● Task description: Return each line of the records below verbatim, leaving out the pictures.

## Begin

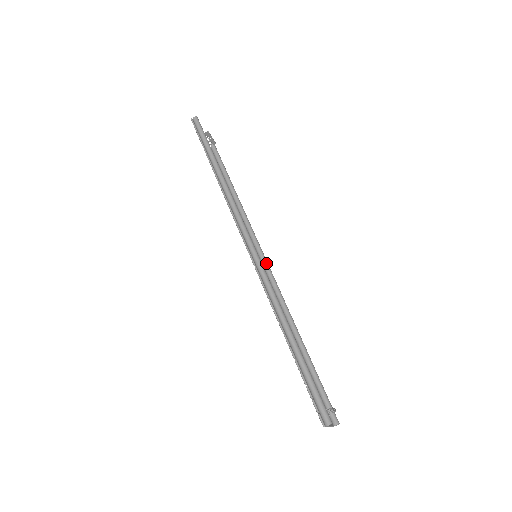
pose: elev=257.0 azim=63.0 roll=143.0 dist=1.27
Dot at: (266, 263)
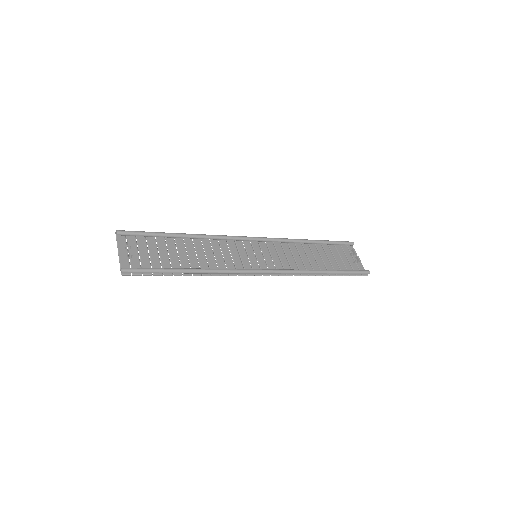
Dot at: (252, 240)
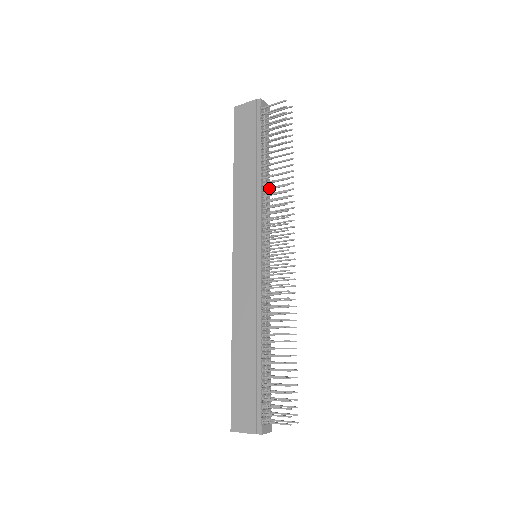
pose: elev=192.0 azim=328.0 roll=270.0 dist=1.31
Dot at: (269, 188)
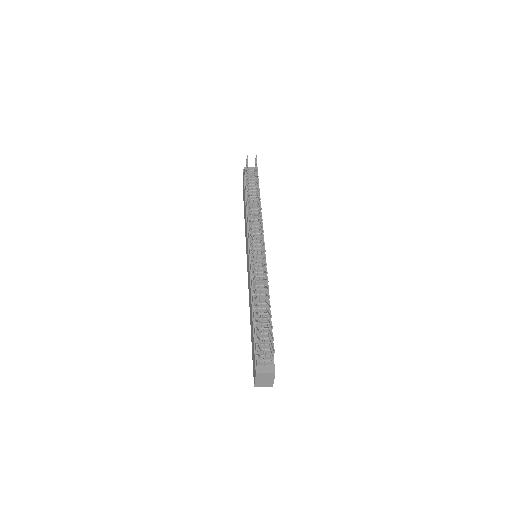
Dot at: occluded
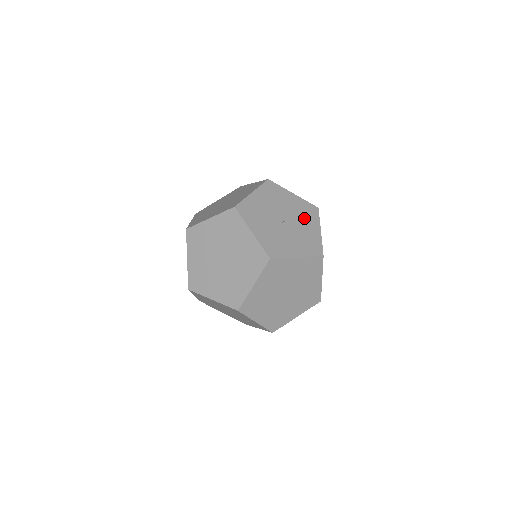
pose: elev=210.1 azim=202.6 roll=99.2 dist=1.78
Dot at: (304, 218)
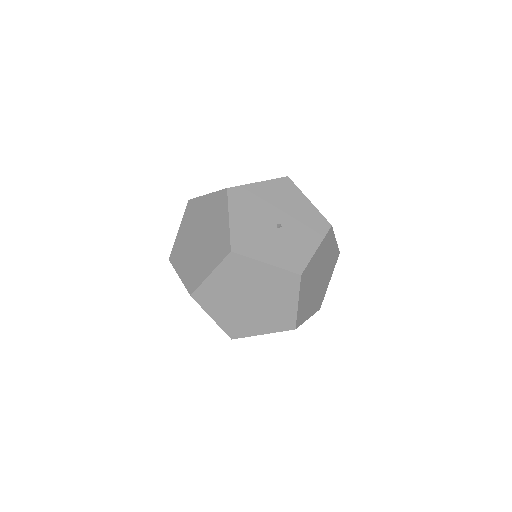
Dot at: (288, 201)
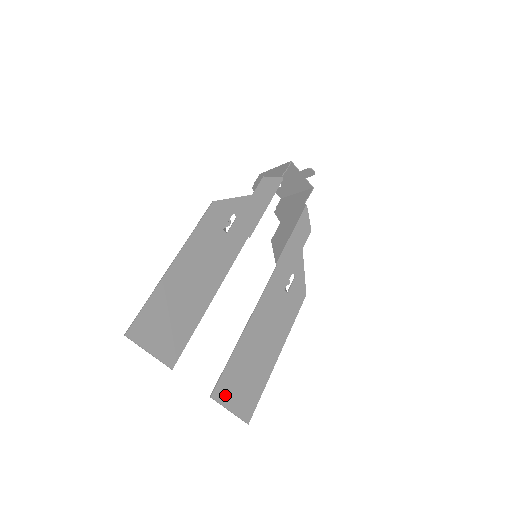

## End

● Solution:
pose: elev=257.0 azim=63.0 roll=143.0 dist=1.27
Dot at: (266, 263)
Dot at: (252, 240)
pose: elev=192.0 azim=328.0 roll=270.0 dist=1.31
Dot at: (269, 188)
Dot at: occluded
pose: elev=210.1 azim=202.6 roll=99.2 dist=1.78
Dot at: (304, 218)
Dot at: (288, 201)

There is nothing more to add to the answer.